- Inflation pressures supporting Telco pricing power, and market outperformance in 2024 expected to subside
- Orange exposure to the French market (c.45%) at a higher risk of backbook repricing
- 6M 90% Vol at 3YPc2 attractive to add negative delta given price near 5Y highs. RSI79 and full valuation
European telecoms have been one of the best-performing sectors over the last year posting a 30% return, second only to Banks (46%) and outperforming the broader Stoxx 600 (11%) on the back of strong operating-cash-flow expansion. The sector has leveraged high inflation rates in recent years to increase existing customer prices through the CPI indexation of existing contracts (back book) boosting average revenue per user (APRU) with limited customer pushback, as most are locked into contracts, while maintaining competitive new customer rates (front book).
However, the landscape is shifting with Eurozone CPI growth flattening out to around 2% after two years above 5%, with a potential decline from 2025 onward, suggesting that telecos may lose their inflation-based pricing power as the big gap between the front and back book closes as contracts are renewed at lower prices. Analysts estimate that front-book prices have seen significant pressure over the last two years with mobile pricing decreasing by an average of almost 15%, with the pressure more pronounced in the French market where prices have fallen almost 25% on average and up to c.40% for some contract providers, due to fierce competition. The pressure in broadband in the broader European region has been less affected, but nonetheless has fallen by an average of less than 5%, with major EU Telcos seeing drops of c.15%. Despite the drops in prices, APRU has remained resilient due to the CPI index pricing.
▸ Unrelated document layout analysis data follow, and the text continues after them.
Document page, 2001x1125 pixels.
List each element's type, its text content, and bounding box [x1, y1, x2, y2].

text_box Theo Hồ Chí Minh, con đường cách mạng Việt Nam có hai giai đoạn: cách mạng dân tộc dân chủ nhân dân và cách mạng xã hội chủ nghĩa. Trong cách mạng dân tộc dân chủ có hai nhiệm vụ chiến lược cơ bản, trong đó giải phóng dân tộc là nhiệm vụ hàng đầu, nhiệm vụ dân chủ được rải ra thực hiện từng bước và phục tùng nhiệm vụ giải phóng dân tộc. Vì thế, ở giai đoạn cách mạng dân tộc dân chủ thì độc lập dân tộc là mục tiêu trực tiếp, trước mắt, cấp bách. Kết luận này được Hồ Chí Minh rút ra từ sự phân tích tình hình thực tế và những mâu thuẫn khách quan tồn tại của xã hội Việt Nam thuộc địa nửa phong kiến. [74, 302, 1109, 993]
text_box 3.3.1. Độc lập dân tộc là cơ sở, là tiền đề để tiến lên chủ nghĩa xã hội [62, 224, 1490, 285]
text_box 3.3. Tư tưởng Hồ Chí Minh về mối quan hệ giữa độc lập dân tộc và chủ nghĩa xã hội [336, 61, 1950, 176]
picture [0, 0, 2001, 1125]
Although there is limited information on the proportion of back-book customers, looking at the latest Dutch telecom regulators 2024 review of the broadband market, the proportion of back book customers invoiced value is more than 75%, and we believe the market may be underappreciating the pricing risks as the market forecasts c.2% of revenue growth and c.3% EBITDA growth for the sector over 2024-26.
Looking at a single stock names, Orange derives c.45% of its revenue from France, the region facing the largest front book price pressure, while currently charging a c.10-15% premium on similar packages vs. its domestic peers, and although competition has been more focused on mobile, it is also expanding to broadband services. In its 4Q24 results, revenues saw zero YoY growth, driven by the 0.7% drop in France and 1.2% drop in Europe offset by stronger MENA results. Despite the benign growth, the company upgraded its organic cash flow forecast to above EUR3.6bn from EUR3.5bn while still maintaining a 3% growth target in its EBITDA for 2025, which may appear demanding in light of the price pressure and lack of growth prospects in its key domestic market. Looking at valuation, the company is currently trading at a 10.5x PE, a 13% premium to its five-year average, and at the higher end of it historical EV/EBITDA discount to peers, with spot also at range highs and close to levels where price has previously run into resistance.
In terms of volatility, 6M ATM IV at 3YPc8 and 6M 90% Vol at a 3YPc2 is particularly attractive to add negative delta on the stock and see asymmetric risks to the downside given our expectations of price pressures ahead, spot near 5Y year highs an RSI79 and full valuation. We propose Long Sep25 11 Puts at a net cost of 3.4% of underlying (Spot ref:11.6, Fut. Ref:11.3).